Abu Dhabi plan improves the lives of working parents
3 May 2024 09:22

Khaled Al Khawaldeh (Abu Dhabi)

Perhaps one of the few positives to come out of the pandemic was the added time that many parents were able to spend with their children. With meetings and work largely moved online, added flexibility gave working parents the chance to be involved in their children’s lives like never before. For many this meant attending football matches, playing in the garden, and indulging in the priceless fleeting moments of childhood.

At an event held on Saadiyat Island this week, the Abu Dhabi Early Childhood Authority made it clear that despite the return to normalcy, the Emirate’s government was determined to ensure the added time that parents got in the COVID-era became a permanent fixture. They say that this will not only enrich the lives of the next generation, but will make Abu Dhabi an increasingly competitive place to live and work.

“Today, parents are not looking for work from home solutions. Parents are looking for flexibility; they want to deliver, they want to continue to grow, they want to prosper,” H.E Dr. Tariq Bin Hendi, Senior Partner at Global Ventures, told Aletihad.

“When you are a parent friendly, you are family friendly, and by being family friendly, you allow your culture to build to become a very familiar type of culture. I think that’s very important as a differentiation for employment, but also good as a society initiative.”

Dr. Tariq was in Abu Dhabi for the launch of new report outlining the successes of the “parent friendly” label programme. A government initiative, the label creates an incentive structure for private sector companies to differentiate themselves as parent-friendly, and receive accreditation and validation.

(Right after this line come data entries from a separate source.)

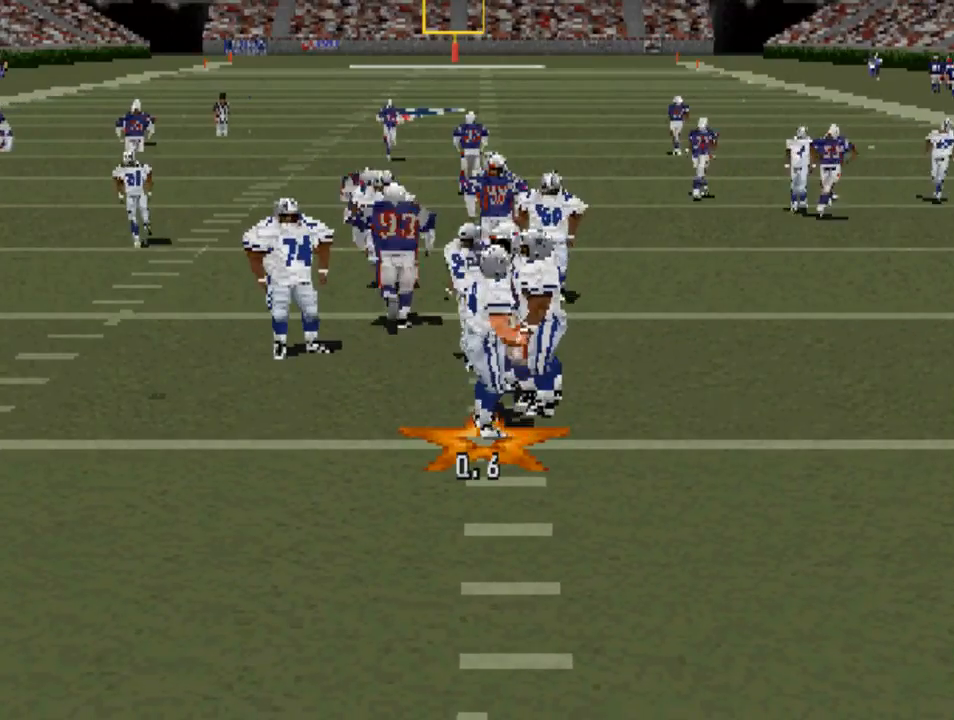
{"buttons": [], "left_stick": "center", "right_stick": "center", "events": []}
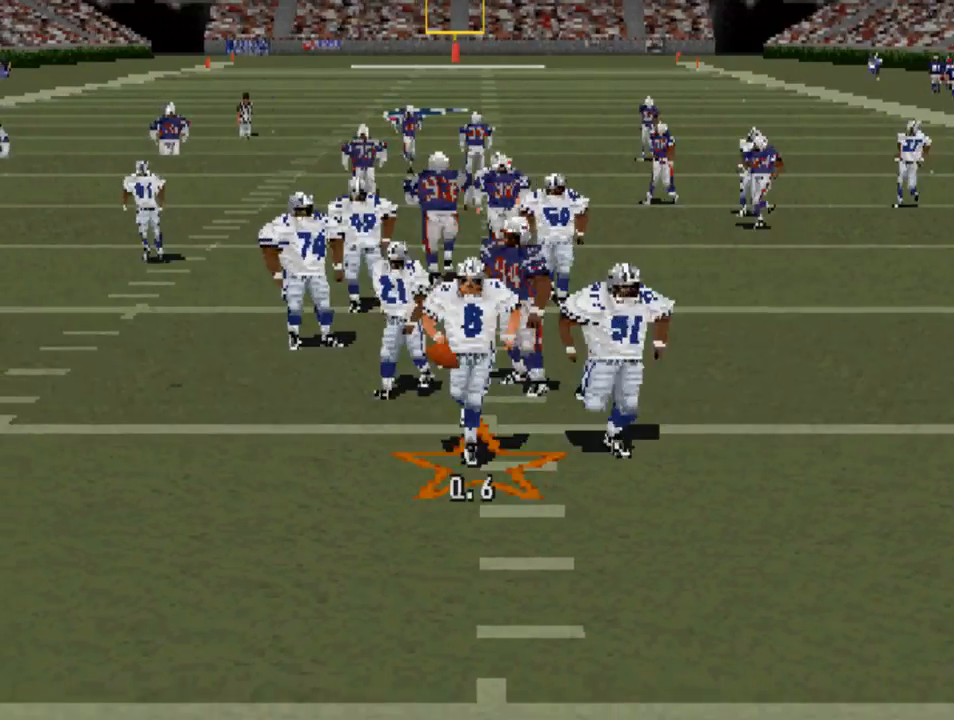
{"buttons": [], "left_stick": "center", "right_stick": "center", "events": []}
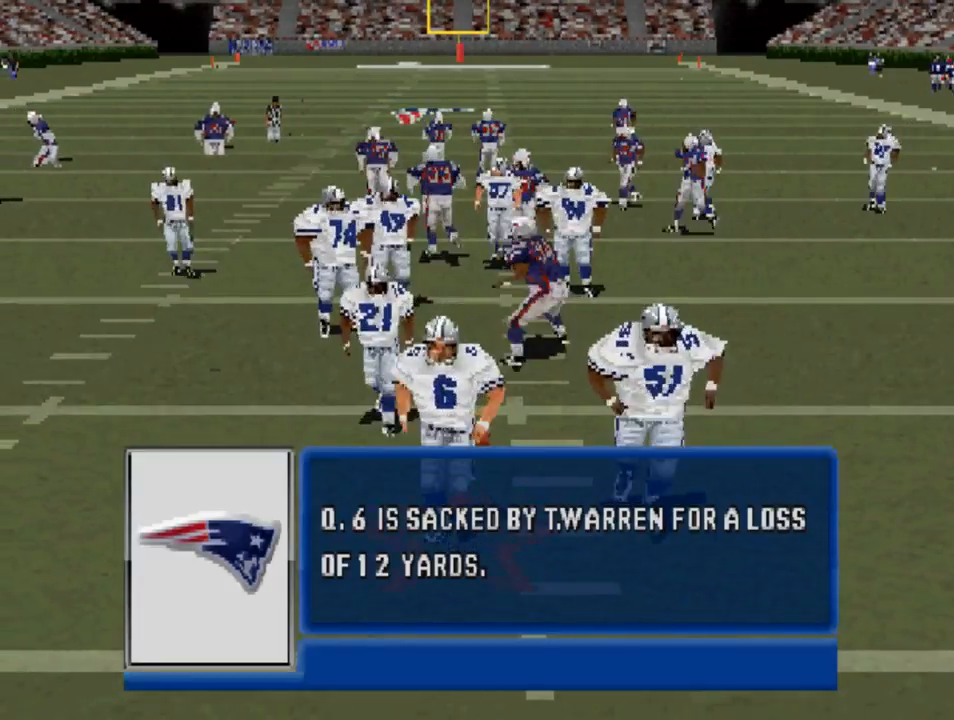
{"buttons": [], "left_stick": "center", "right_stick": "center", "events": []}
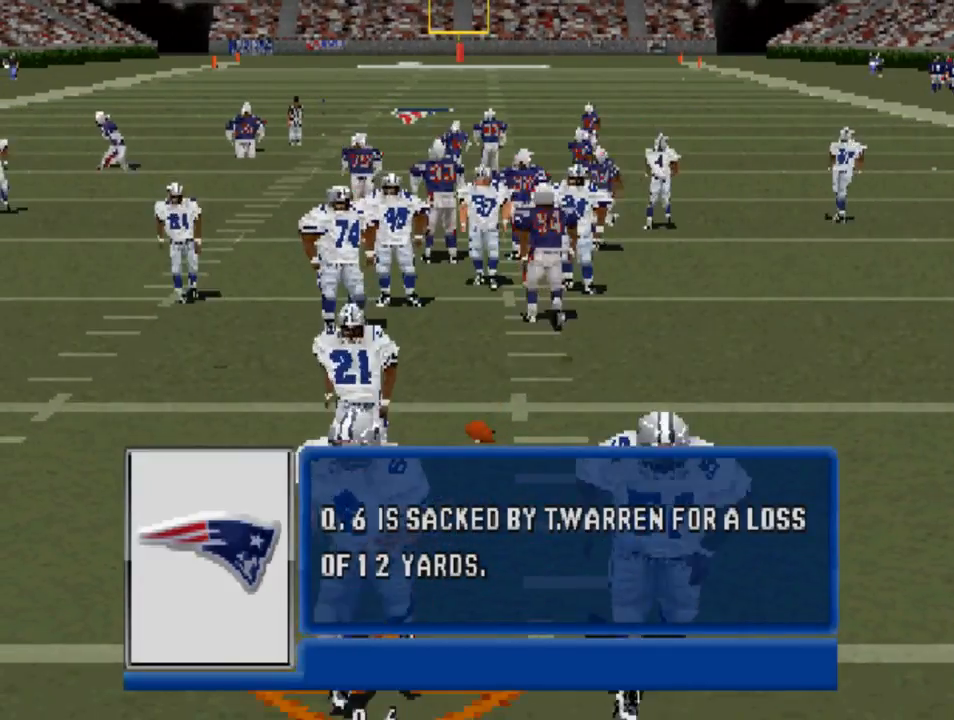
{"buttons": [], "left_stick": "center", "right_stick": "center", "events": []}
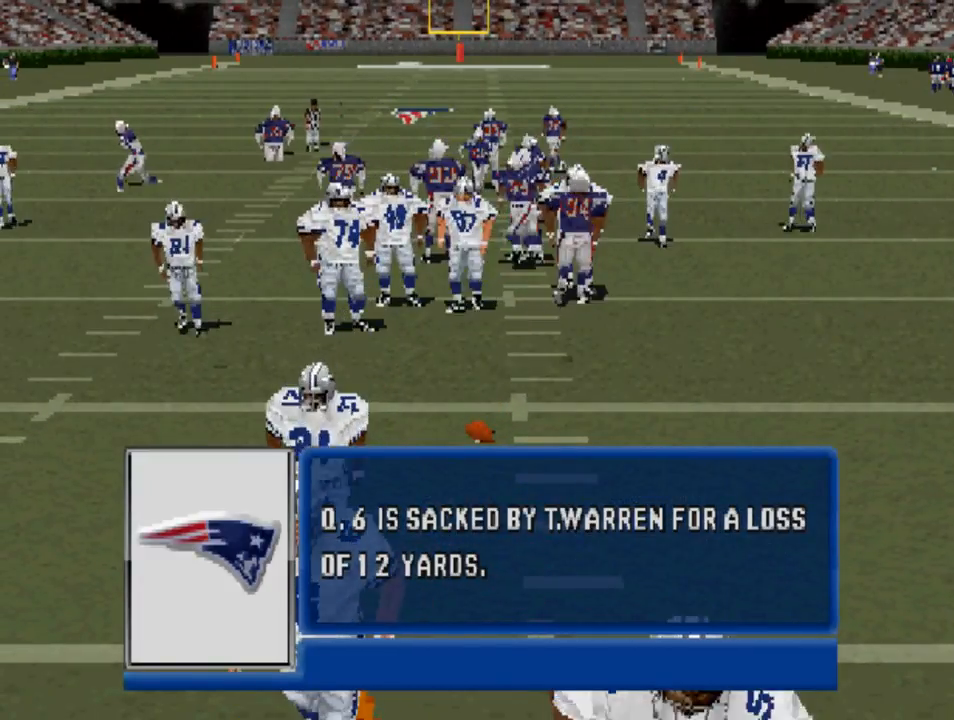
{"buttons": [], "left_stick": "center", "right_stick": "center", "events": []}
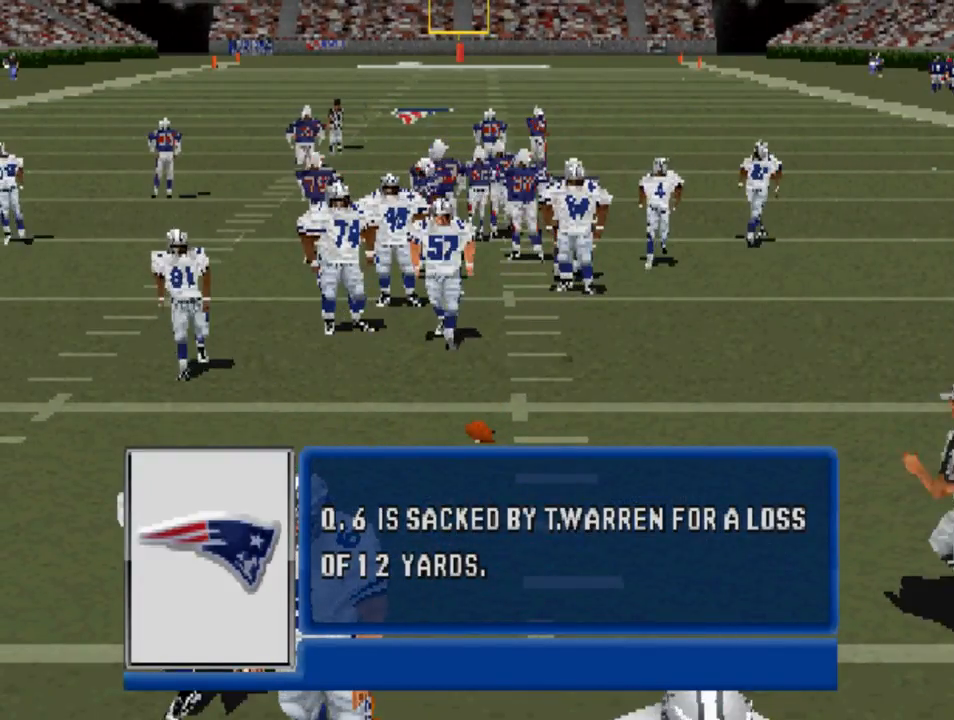
{"buttons": [], "left_stick": "center", "right_stick": "center", "events": []}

The latest impact report released this week, which surveyed 75 organisations across 23 industries and received almost 10,000 responses to employee surveys, outlined the milestones that the programme, now in its third cycle, had achieved for its participants.

It found that for 39% of the organisations surveyed, the most impact was seen when parent-friendly practices were formalised and transformed into policies. Additionally, it found that 35% of the organisations registered had adopted flexible work policies, 35% improved lactation facilities or hours, and 22% improved parental leave, including increased maternity and paternity leave benefits, special parental leave benefits, and leave support benefits.

“It’s a very competitive private sector landscape, Companies, for the most part offer very similar benefits to one another. I think that the parent friendly initiative changes the narrative completely for institutions,” Tariq said.

“What the parent friendly label does is it allows parents to be able to continue in their employment and still have a family life. For women that have just had children, it allows their reintegration back into the workforce, that today may be lacking in other institutions.”

“I think that it lends itself to companies operating more efficiently, more effectively. And ultimately, people being happier at the institutions they work at and the people that engage with those institutions having better experiences.”